### TASK PROMPT
When the line containing "left knee: (413, 202, 17)" is reached, begin reproducing lines exactly and continue through the last line of the records below.

========================

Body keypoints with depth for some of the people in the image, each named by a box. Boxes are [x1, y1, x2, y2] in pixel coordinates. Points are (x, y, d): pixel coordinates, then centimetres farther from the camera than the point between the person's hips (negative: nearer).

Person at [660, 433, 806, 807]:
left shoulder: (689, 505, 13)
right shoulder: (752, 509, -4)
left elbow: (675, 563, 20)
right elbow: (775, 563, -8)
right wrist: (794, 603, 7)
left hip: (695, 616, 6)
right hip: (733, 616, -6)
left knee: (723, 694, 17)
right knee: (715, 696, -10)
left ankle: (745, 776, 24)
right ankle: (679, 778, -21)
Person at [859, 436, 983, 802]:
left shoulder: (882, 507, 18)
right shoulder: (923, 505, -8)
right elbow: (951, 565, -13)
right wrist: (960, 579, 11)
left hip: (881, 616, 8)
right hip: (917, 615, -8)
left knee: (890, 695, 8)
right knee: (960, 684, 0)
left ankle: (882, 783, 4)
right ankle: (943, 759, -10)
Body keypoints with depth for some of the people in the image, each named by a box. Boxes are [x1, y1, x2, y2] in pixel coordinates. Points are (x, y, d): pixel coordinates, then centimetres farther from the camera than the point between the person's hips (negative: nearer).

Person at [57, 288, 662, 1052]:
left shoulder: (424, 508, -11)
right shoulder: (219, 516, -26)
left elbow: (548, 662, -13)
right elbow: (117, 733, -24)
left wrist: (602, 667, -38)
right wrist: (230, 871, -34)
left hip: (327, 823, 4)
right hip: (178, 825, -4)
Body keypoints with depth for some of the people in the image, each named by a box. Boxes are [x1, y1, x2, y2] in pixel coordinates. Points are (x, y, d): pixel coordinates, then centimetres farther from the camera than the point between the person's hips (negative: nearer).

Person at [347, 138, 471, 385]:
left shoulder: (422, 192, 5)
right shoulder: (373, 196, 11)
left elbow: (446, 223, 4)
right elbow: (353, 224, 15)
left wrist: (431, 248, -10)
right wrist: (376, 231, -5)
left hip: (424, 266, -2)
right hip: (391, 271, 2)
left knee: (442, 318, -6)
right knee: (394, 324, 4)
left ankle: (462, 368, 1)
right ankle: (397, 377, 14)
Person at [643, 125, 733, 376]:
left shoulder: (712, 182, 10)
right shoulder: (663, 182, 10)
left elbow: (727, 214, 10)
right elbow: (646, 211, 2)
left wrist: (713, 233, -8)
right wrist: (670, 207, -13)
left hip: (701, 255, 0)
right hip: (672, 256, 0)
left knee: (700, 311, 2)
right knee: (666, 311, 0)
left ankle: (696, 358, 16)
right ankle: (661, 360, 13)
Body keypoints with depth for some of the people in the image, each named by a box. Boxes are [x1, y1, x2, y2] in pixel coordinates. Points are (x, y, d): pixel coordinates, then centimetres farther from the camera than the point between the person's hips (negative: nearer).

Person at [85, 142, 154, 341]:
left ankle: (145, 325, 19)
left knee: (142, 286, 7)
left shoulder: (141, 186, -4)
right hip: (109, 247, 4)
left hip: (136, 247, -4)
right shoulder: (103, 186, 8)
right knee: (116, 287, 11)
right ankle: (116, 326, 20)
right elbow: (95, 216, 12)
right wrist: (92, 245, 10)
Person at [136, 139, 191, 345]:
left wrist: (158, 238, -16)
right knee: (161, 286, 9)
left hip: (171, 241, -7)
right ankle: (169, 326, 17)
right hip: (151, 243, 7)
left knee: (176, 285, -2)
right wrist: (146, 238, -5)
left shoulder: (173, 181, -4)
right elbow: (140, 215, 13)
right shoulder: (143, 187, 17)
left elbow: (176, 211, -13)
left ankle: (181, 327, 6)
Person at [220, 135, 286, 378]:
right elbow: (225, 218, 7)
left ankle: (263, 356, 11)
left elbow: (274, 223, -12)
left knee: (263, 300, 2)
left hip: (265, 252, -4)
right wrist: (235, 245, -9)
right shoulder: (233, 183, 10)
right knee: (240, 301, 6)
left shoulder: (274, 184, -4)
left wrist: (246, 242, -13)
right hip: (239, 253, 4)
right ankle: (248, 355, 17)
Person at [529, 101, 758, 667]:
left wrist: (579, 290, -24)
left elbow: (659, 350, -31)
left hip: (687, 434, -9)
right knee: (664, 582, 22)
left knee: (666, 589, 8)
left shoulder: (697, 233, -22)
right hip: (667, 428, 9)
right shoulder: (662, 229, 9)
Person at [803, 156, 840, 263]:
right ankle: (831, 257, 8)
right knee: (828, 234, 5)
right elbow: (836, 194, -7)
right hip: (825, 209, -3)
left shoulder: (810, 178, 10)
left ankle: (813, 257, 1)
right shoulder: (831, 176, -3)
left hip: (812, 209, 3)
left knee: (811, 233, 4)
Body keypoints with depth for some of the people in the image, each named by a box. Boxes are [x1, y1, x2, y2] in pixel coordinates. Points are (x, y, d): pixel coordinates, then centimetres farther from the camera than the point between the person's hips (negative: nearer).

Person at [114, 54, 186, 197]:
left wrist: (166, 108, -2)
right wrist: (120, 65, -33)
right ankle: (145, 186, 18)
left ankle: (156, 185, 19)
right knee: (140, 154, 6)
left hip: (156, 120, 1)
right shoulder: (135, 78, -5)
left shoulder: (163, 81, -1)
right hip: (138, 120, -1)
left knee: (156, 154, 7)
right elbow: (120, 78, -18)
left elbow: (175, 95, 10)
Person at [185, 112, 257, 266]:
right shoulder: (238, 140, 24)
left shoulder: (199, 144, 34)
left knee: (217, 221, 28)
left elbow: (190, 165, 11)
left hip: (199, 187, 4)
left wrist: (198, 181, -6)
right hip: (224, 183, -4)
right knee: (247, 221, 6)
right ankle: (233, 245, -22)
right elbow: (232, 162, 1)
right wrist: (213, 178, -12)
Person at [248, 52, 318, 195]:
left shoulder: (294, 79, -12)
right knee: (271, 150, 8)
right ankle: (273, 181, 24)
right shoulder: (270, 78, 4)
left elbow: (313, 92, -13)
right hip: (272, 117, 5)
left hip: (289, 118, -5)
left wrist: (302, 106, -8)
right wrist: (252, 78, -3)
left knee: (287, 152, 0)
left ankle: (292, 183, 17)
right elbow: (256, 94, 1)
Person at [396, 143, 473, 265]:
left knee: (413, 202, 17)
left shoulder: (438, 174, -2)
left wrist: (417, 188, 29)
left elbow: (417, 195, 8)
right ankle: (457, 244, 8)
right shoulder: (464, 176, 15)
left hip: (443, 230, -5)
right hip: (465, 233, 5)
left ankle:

========================

### OUTPUT
left knee: (413, 202, 17)
left shoulder: (438, 174, -2)
left wrist: (417, 188, 29)
left elbow: (417, 195, 8)
right ankle: (457, 244, 8)
right shoulder: (464, 176, 15)
left hip: (443, 230, -5)
right hip: (465, 233, 5)
left ankle:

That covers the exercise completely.